**Activities:**
A. From the source passage on the Morrison pamphlets, transcribe the part that begins at the words "Morrison, who built" and ends after the words "of pressure politics.".
B. Condense the paragraph of the source passage on the Morrison pamphlets that opens with "Morrison, who built the Morrison Collection," and keep its main facts.

===== Source passage

On the Morrison Pamphlets Database

Takashi Okamoto (Professor, Waseda University; Research Fellow, Toyo Bunko)

The Morrison Collection, which forms the core of the Toyo Bunko celebrating its 100th anniversary, is itself a treasure in its entirety. Yet within it, there exists a collection that stands out uniquely—one that exists nowhere else and is said to be irreplaceable. This is the collection of approximately 6,000 so-called "pamphlets."

Morrison, who built the Morrison Collection, wielded considerable influence in international politics as a journalist for The Times from the late 19th century onward. This was due not only to his personal abilities but also to the era in which media reporting and propaganda had come to hold significant presence in both domestic and foreign politics.

Centered on Britain, then the most advanced nation, pamphlets were being vigorously published and circulated both domestically and internationally—as means of political propaganda, criticism, attack, and slander, or as instruments of pressure politics.

In his book-collecting activities, Morrison diligently gathered these modest booklets. For example, in the internationally controversial opium trade with China at the time, both proponents and opponents were distributing pamphlets across borders, engaging in heated debate. His pamphlet collection vividly illustrates this situation.

The collection is not limited to single-issue pamphlets in the literal sense. Through his personal connections and friendships, Morrison also obtained vast quantities of journal article reprints and diplomatic documents. For instance, the writings of Kan'ichi Asakawa, one of Japan's foremost international intellectuals, belong to this category and represent a distinctive aspect of the collection.

==========
===== Data records

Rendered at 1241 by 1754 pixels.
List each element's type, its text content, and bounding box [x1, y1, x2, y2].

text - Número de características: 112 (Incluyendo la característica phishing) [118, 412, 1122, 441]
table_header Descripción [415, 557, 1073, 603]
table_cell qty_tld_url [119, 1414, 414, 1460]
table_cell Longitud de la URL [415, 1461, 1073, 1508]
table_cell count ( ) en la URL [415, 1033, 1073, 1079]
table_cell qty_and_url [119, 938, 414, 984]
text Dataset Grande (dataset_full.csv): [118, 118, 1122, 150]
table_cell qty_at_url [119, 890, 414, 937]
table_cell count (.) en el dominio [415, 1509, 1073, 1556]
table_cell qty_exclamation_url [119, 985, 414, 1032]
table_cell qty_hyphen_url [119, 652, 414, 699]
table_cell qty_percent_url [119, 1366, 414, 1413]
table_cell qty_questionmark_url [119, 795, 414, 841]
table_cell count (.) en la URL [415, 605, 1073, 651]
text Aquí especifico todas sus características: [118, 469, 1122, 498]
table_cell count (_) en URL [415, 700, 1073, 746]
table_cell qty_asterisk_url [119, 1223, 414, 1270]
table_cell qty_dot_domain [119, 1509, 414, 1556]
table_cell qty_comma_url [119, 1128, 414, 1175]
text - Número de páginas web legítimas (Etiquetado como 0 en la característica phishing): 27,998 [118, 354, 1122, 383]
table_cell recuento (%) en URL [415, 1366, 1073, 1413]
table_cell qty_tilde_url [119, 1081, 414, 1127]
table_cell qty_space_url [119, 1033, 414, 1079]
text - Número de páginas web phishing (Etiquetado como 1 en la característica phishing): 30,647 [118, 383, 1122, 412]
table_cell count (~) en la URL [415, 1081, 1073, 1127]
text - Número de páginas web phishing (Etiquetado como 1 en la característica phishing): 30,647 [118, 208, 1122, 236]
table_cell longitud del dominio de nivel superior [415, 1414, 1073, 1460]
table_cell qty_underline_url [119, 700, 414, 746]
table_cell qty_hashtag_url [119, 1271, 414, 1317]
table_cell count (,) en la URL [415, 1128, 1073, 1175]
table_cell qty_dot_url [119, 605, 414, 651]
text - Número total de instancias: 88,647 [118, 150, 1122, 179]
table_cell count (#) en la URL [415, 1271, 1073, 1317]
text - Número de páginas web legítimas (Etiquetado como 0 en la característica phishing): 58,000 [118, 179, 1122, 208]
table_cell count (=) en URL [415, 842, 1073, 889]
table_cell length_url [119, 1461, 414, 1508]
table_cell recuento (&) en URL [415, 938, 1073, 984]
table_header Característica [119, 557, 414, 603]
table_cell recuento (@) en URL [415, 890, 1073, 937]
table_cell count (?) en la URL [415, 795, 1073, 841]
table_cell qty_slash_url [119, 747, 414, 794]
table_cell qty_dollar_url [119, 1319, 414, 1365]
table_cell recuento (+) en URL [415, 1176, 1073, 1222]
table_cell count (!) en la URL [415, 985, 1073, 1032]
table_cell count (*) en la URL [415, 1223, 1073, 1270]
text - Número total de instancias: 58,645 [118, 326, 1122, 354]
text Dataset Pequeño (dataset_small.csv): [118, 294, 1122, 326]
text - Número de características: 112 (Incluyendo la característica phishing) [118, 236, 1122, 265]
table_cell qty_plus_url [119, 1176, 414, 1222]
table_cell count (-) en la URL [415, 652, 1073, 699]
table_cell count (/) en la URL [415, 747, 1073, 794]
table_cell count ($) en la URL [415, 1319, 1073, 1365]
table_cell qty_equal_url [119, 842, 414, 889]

==========

**Answers to this exercise:**
A.
Morrison, who built the Morrison Collection, wielded considerable influence in international politics as a journalist for The Times from the late 19th century onward. This was due not only to his personal abilities but also to the era in which media reporting and propaganda had come to hold significant presence in both domestic and foreign politics.

Centered on Britain, then the most advanced nation, pamphlets were being vigorously published and circulated both domestically and internationally—as means of political propaganda, criticism, attack, and slander, or as instruments of pressure politics.

B. From the late 19th century onward, Morrison, a journalist for The Times and the builder of the Morrison Collection, held considerable influence in international politics. That influence came from his own abilities and from an era when media reporting and propaganda had become significant in domestic and foreign politics.